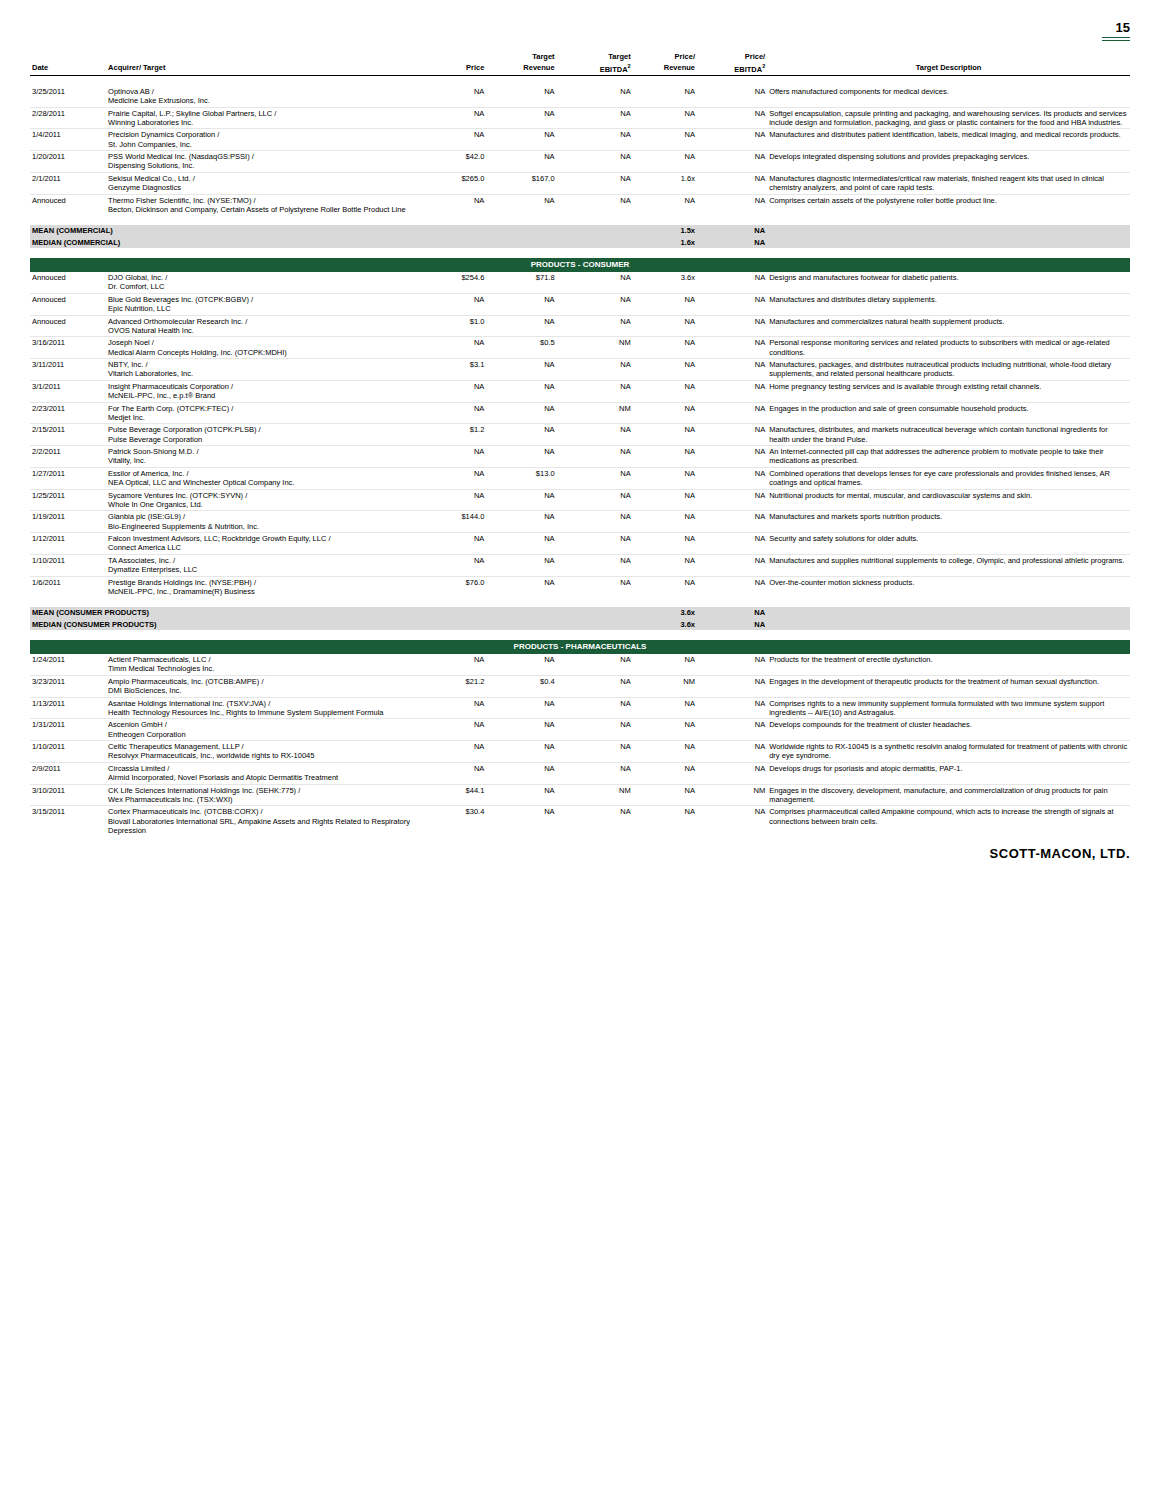15
| | | | Target | Target | Price/ | Price/ | |
| --- | --- | --- | --- | --- | --- | --- | --- |
| Date | Acquirer/ Target | Price | Revenue | EBITDA 2 | Revenue | EBITDA 2 | Target Description |
| 3/25/2011 | Optinova AB / Medicine Lake Extrusions, Inc. | NA | NA | NA | NA | NA | Offers manufactured components for medical devices. |
| 2/28/2011 | Prairie Capital, L.P.; Skyline Global Partners, LLC / Winning Laboratories Inc. | NA | NA | NA | NA | NA | Softgel encapsulation, capsule printing and packaging, and warehousing services. Its products and services include design and formulation, packaging, and glass or plastic containers for the food and HBA industries. |
| 1/4/2011 | Precision Dynamics Corporation / St. John Companies, Inc. | NA | NA | NA | NA | NA | Manufactures and distributes patient identification, labels, medical imaging, and medical records products. |
| 1/20/2011 | PSS World Medical Inc. (NasdaqGS:PSSI) / Dispensing Solutions, Inc. | $42.0 | NA | NA | NA | NA | Develops integrated dispensing solutions and provides prepackaging services. |
| 2/1/2011 | Sekisui Medical Co., Ltd. / Genzyme Diagnostics | $265.0 | $167.0 | NA | 1.6x | NA | Manufactures diagnostic intermediates/critical raw materials, finished reagent kits that used in clinical chemistry analyzers, and point of care rapid tests. |
| Annouced | Thermo Fisher Scientific, Inc. (NYSE:TMO) / Becton, Dickinson and Company, Certain Assets of Polystyrene Roller Bottle Product Line | NA | NA | NA | NA | NA | Comprises certain assets of the polystyrene roller bottle product line. |
| MEAN (COMMERCIAL) | 1.5x | NA | |
| MEDIAN (COMMERCIAL) | 1.6x | NA | |
| PRODUCTS - CONSUMER |
| Annouced | DJO Global, Inc. / Dr. Comfort, LLC | $254.6 | $71.8 | NA | 3.6x | NA | Designs and manufactures footwear for diabetic patients. |
| Annouced | Blue Gold Beverages Inc. (OTCPK:BGBV) / Epic Nutrition, LLC | NA | NA | NA | NA | NA | Manufactures and distributes dietary supplements. |
| Annouced | Advanced Orthomolecular Research Inc. / OVOS Natural Health Inc. | $1.0 | NA | NA | NA | NA | Manufactures and commercializes natural health supplement products. |
| 3/16/2011 | Joseph Noel / Medical Alarm Concepts Holding, Inc. (OTCPK:MDHI) | NA | $0.5 | NM | NA | NA | Personal response monitoring services and related products to subscribers with medical or age-related conditions. |
| 3/11/2011 | NBTY, Inc. / Vitarich Laboratories, Inc. | $3.1 | NA | NA | NA | NA | Manufactures, packages, and distributes nutraceutical products including nutritional, whole-food dietary supplements, and related personal healthcare products. |
| 3/1/2011 | Insight Pharmaceuticals Corporation / McNEIL-PPC, Inc., e.p.t® Brand | NA | NA | NA | NA | NA | Home pregnancy testing services and is available through existing retail channels. |
| 2/23/2011 | For The Earth Corp. (OTCPK:FTEC) / Medjet Inc. | NA | NA | NM | NA | NA | Engages in the production and sale of green consumable household products. |
| 2/15/2011 | Pulse Beverage Corporation (OTCPK:PLSB) / Pulse Beverage Corporation | $1.2 | NA | NA | NA | NA | Manufactures, distributes, and markets nutraceutical beverage which contain functional ingredients for health under the brand Pulse. |
| 2/2/2011 | Patrick Soon-Shiong M.D. / Vitality, Inc. | NA | NA | NA | NA | NA | An Internet-connected pill cap that addresses the adherence problem to motivate people to take their medications as prescribed. |
| 1/27/2011 | Essilor of America, Inc. / NEA Optical, LLC and Winchester Optical Company Inc. | NA | $13.0 | NA | NA | NA | Combined operations that develops lenses for eye care professionals and provides finished lenses, AR coatings and optical frames. |
| 1/25/2011 | Sycamore Ventures Inc. (OTCPK:SYVN) / Whole In One Organics, Ltd. | NA | NA | NA | NA | NA | Nutritional products for mental, muscular, and cardiovascular systems and skin. |
| 1/19/2011 | Glanbia plc (ISE:GL9) / Bio-Engineered Supplements & Nutrition, Inc. | $144.0 | NA | NA | NA | NA | Manufactures and markets sports nutrition products. |
| 1/12/2011 | Falcon Investment Advisors, LLC; Rockbridge Growth Equity, LLC / Connect America LLC | NA | NA | NA | NA | NA | Security and safety solutions for older adults. |
| 1/10/2011 | TA Associates, Inc. / Dymatize Enterprises, LLC | NA | NA | NA | NA | NA | Manufactures and supplies nutritional supplements to college, Olympic, and professional athletic programs. |
| 1/6/2011 | Prestige Brands Holdings Inc. (NYSE:PBH) / McNEIL-PPC, Inc., Dramamine(R) Business | $76.0 | NA | NA | NA | NA | Over-the-counter motion sickness products. |
| MEAN (CONSUMER PRODUCTS) | 3.6x | NA | |
| MEDIAN (CONSUMER PRODUCTS) | 3.6x | NA | |
| PRODUCTS - PHARMACEUTICALS |
| 1/24/2011 | Actient Pharmaceuticals, LLC / Timm Medical Technologies Inc. | NA | NA | NA | NA | NA | Products for the treatment of erectile dysfunction. |
| 3/23/2011 | Ampio Pharmaceuticals, Inc. (OTCBB:AMPE) / DMI BioSciences, Inc. | $21.2 | $0.4 | NA | NM | NA | Engages in the development of therapeutic products for the treatment of human sexual dysfunction. |
| 1/13/2011 | Asantae Holdings International Inc. (TSXV:JVA) / Health Technology Resources Inc., Rights to Immune System Supplement Formula | NA | NA | NA | NA | NA | Comprises rights to a new immunity supplement formula formulated with two immune system support ingredients -- Ai/E(10) and Astragalus. |
| 1/31/2011 | Ascenion GmbH / Entheogen Corporation | NA | NA | NA | NA | NA | Develops compounds for the treatment of cluster headaches. |
| 1/10/2011 | Celtic Therapeutics Management, LLLP / Resolvyx Pharmaceuticals, Inc., worldwide rights to RX-10045 | NA | NA | NA | NA | NA | Worldwide rights to RX-10045 is a synthetic resolvin analog formulated for treatment of patients with chronic dry eye syndrome. |
| 2/9/2011 | Circassia Limited / Airmid Incorporated, Novel Psoriasis and Atopic Dermatitis Treatment | NA | NA | NA | NA | NA | Develops drugs for psoriasis and atopic dermatitis, PAP-1. |
| 3/10/2011 | CK Life Sciences International Holdings Inc. (SEHK:775) / Wex Pharmaceuticals Inc. (TSX:WXI) | $44.1 | NA | NM | NA | NM | Engages in the discovery, development, manufacture, and commercialization of drug products for pain management. |
| 3/15/2011 | Cortex Pharmaceuticals Inc. (OTCBB:CORX) / Biovail Laboratories International SRL, Ampakine Assets and Rights Related to Respiratory Depression | $30.4 | NA | NA | NA | NA | Comprises pharmaceutical called Ampakine compound, which acts to increase the strength of signals at connections between brain cells. |
SCOTT-MACON, LTD.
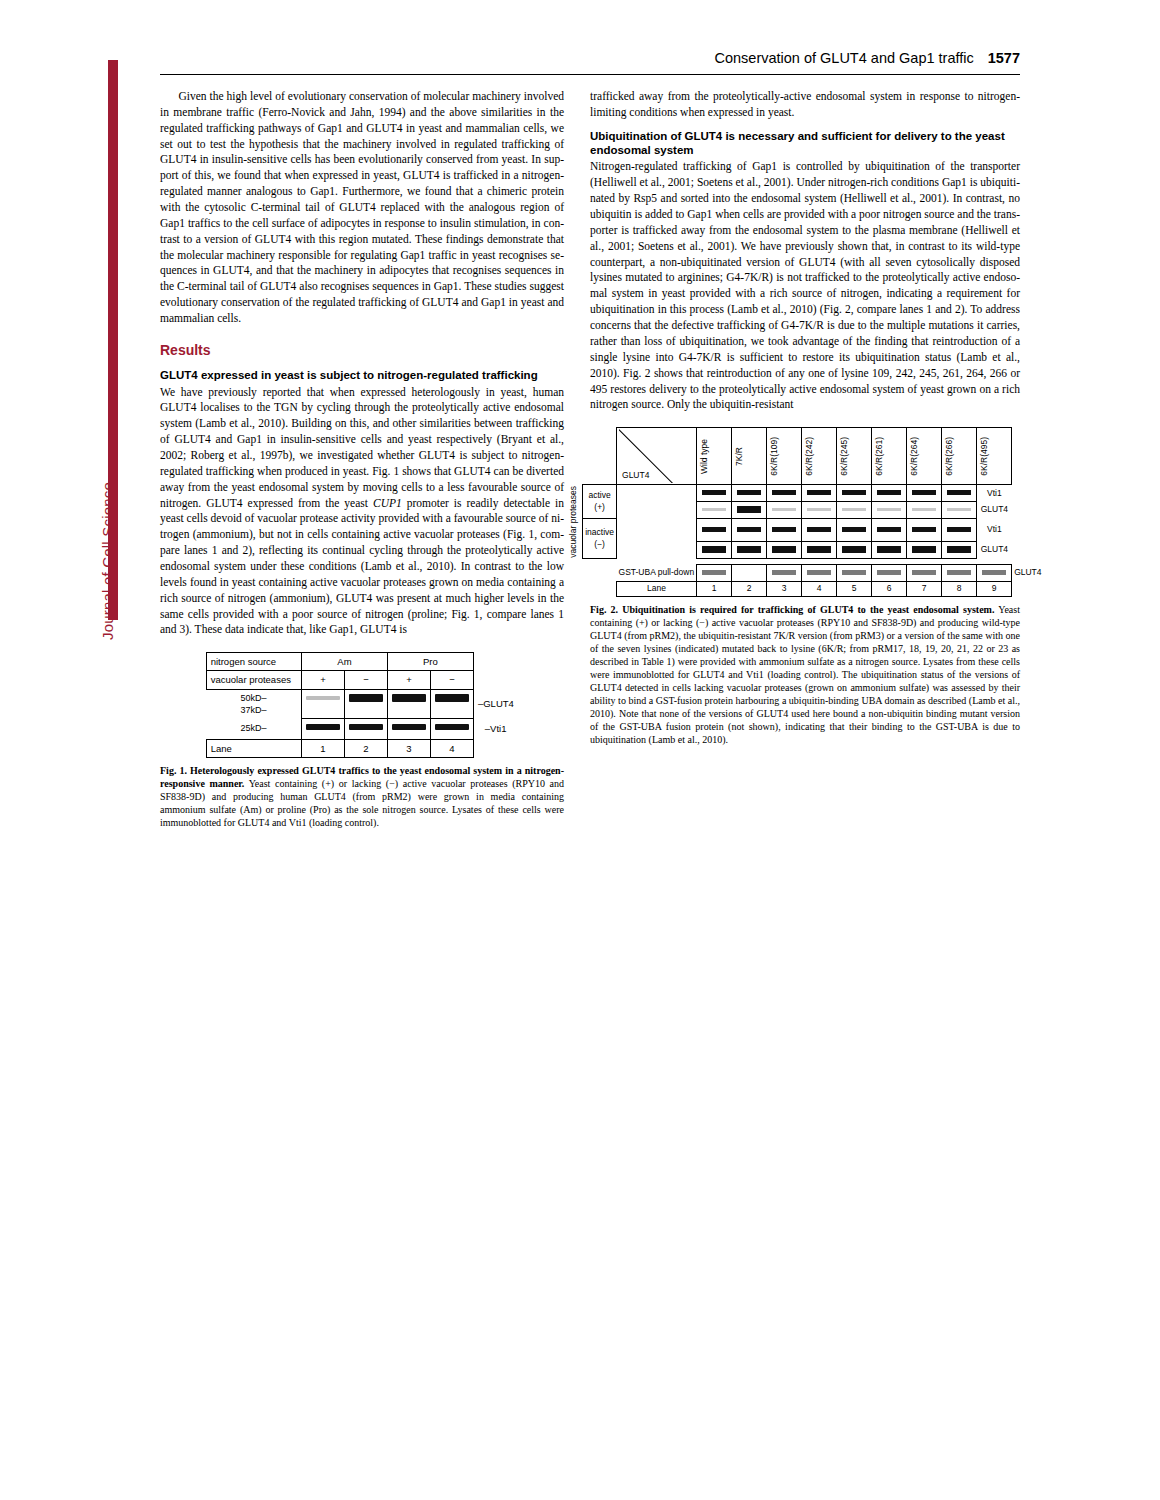Journal of Cell Science
Conservation of GLUT4 and Gap1 traffic 1577
Given the high level of evolutionary conservation of molecular machinery involved in membrane traffic (Ferro-Novick and Jahn, 1994) and the above similarities in the regulated trafficking pathways of Gap1 and GLUT4 in yeast and mammalian cells, we set out to test the hypothesis that the machinery involved in regulated trafficking of GLUT4 in insulin-sensitive cells has been evolutionarily conserved from yeast. In support of this, we found that when expressed in yeast, GLUT4 is trafficked in a nitrogen-regulated manner analogous to Gap1. Furthermore, we found that a chimeric protein with the cytosolic C-terminal tail of GLUT4 replaced with the analogous region of Gap1 traffics to the cell surface of adipocytes in response to insulin stimulation, in contrast to a version of GLUT4 with this region mutated. These findings demonstrate that the molecular machinery responsible for regulating Gap1 traffic in yeast recognises sequences in GLUT4, and that the machinery in adipocytes that recognises sequences in the C-terminal tail of GLUT4 also recognises sequences in Gap1. These studies suggest evolutionary conservation of the regulated trafficking of GLUT4 and Gap1 in yeast and mammalian cells.
Results
GLUT4 expressed in yeast is subject to nitrogen-regulated trafficking
We have previously reported that when expressed heterologously in yeast, human GLUT4 localises to the TGN by cycling through the proteolytically active endosomal system (Lamb et al., 2010). Building on this, and other similarities between trafficking of GLUT4 and Gap1 in insulin-sensitive cells and yeast respectively (Bryant et al., 2002; Roberg et al., 1997b), we investigated whether GLUT4 is subject to nitrogen-regulated trafficking when produced in yeast. Fig. 1 shows that GLUT4 can be diverted away from the yeast endosomal system by moving cells to a less favourable source of nitrogen. GLUT4 expressed from the yeast CUP1 promoter is readily detectable in yeast cells devoid of vacuolar protease activity provided with a favourable source of nitrogen (ammonium), but not in cells containing active vacuolar proteases (Fig. 1, compare lanes 1 and 2), reflecting its continual cycling through the proteolytically active endosomal system under these conditions (Lamb et al., 2010). In contrast to the low levels found in yeast containing active vacuolar proteases grown on media containing a rich source of nitrogen (ammonium), GLUT4 was present at much higher levels in the same cells provided with a poor source of nitrogen (proline; Fig. 1, compare lanes 1 and 3). These data indicate that, like Gap1, GLUT4 is
| nitrogen source | Am | Pro | |
| vacuolar proteases | + | − | + | − | |
| 50kD– 37kD– | | | | | –GLUT4 |
| 25kD– | | | | | –Vti1 |
| Lane | 1 | 2 | 3 | 4 | |
Fig. 1. Heterologously expressed GLUT4 traffics to the yeast endosomal system in a nitrogen-responsive manner. Yeast containing (+) or lacking (−) active vacuolar proteases (RPY10 and SF838-9D) and producing human GLUT4 (from pRM2) were grown in media containing ammonium sulfate (Am) or proline (Pro) as the sole nitrogen source. Lysates of these cells were immunoblotted for GLUT4 and Vti1 (loading control).
trafficked away from the proteolytically-active endosomal system in response to nitrogen-limiting conditions when expressed in yeast.
Ubiquitination of GLUT4 is necessary and sufficient for delivery to the yeast endosomal system
Nitrogen-regulated trafficking of Gap1 is controlled by ubiquitination of the transporter (Helliwell et al., 2001; Soetens et al., 2001). Under nitrogen-rich conditions Gap1 is ubiquitinated by Rsp5 and sorted into the endosomal system (Helliwell et al., 2001). In contrast, no ubiquitin is added to Gap1 when cells are provided with a poor nitrogen source and the transporter is trafficked away from the endosomal system to the plasma membrane (Helliwell et al., 2001; Soetens et al., 2001). We have previously shown that, in contrast to its wild-type counterpart, a non-ubiquitinated version of GLUT4 (with all seven cytosolically disposed lysines mutated to arginines; G4-7K/R) is not trafficked to the proteolytically active endosomal system in yeast provided with a rich source of nitrogen, indicating a requirement for ubiquitination in this process (Lamb et al., 2010) (Fig. 2, compare lanes 1 and 2). To address concerns that the defective trafficking of G4-7K/R is due to the multiple mutations it carries, rather than loss of ubiquitination, we took advantage of the finding that reintroduction of a single lysine into G4-7K/R is sufficient to restore its ubiquitination status (Lamb et al., 2010). Fig. 2 shows that reintroduction of any one of lysine 109, 242, 245, 261, 264, 266 or 495 restores delivery to the proteolytically active endosomal system of yeast grown on a rich nitrogen source. Only the ubiquitin-resistant
| | | GLUT4 | Wild type | 7K/R | 6K/R(109) | 6K/R(242) | 6K/R(245) | 6K/R(261) | 6K/R(264) | 6K/R(266) | 6K/R(495) | |
| vacuolar proteases | active (+) | | | | | | | | | | Vti1 |
| | | | | | | | | | GLUT4 |
| inactive (−) | | | | | | | | | | Vti1 |
| | | | | | | | | | GLUT4 |
| | | GST-UBA pull-down | | | | | | | | | | GLUT4 |
| | | Lane | 1 | 2 | 3 | 4 | 5 | 6 | 7 | 8 | 9 |
Fig. 2. Ubiquitination is required for trafficking of GLUT4 to the yeast endosomal system. Yeast containing (+) or lacking (−) active vacuolar proteases (RPY10 and SF838-9D) and producing wild-type GLUT4 (from pRM2), the ubiquitin-resistant 7K/R version (from pRM3) or a version of the same with one of the seven lysines (indicated) mutated back to lysine (6K/R; from pRM17, 18, 19, 20, 21, 22 or 23 as described in Table 1) were provided with ammonium sulfate as a nitrogen source. Lysates from these cells were immunoblotted for GLUT4 and Vti1 (loading control). The ubiquitination status of the versions of GLUT4 detected in cells lacking vacuolar proteases (grown on ammonium sulfate) was assessed by their ability to bind a GST-fusion protein harbouring a ubiquitin-binding UBA domain as described (Lamb et al., 2010). Note that none of the versions of GLUT4 used here bound a non-ubiquitin binding mutant version of the GST-UBA fusion protein (not shown), indicating that their binding to the GST-UBA is due to ubiquitination (Lamb et al., 2010).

TASK BRIEF – For the lines above, output exactly those from the line containing "HBA industries. |" through the line containing "rapid tests. |", and skip the others.

YOUR RESPONSE –
| 2/28/2011 | Prairie Capital, L.P.; Skyline Global Partners, LLC / Winning Laboratories Inc. | NA | NA | NA | NA | NA | Softgel encapsulation, capsule printing and packaging, and warehousing services. Its products and services include design and formulation, packaging, and glass or plastic containers for the food and HBA industries. |
| 1/4/2011 | Precision Dynamics Corporation / St. John Companies, Inc. | NA | NA | NA | NA | NA | Manufactures and distributes patient identification, labels, medical imaging, and medical records products. |
| 1/20/2011 | PSS World Medical Inc. (NasdaqGS:PSSI) / Dispensing Solutions, Inc. | $42.0 | NA | NA | NA | NA | Develops integrated dispensing solutions and provides prepackaging services. |
| 2/1/2011 | Sekisui Medical Co., Ltd. / Genzyme Diagnostics | $265.0 | $167.0 | NA | 1.6x | NA | Manufactures diagnostic intermediates/critical raw materials, finished reagent kits that used in clinical chemistry analyzers, and point of care rapid tests. |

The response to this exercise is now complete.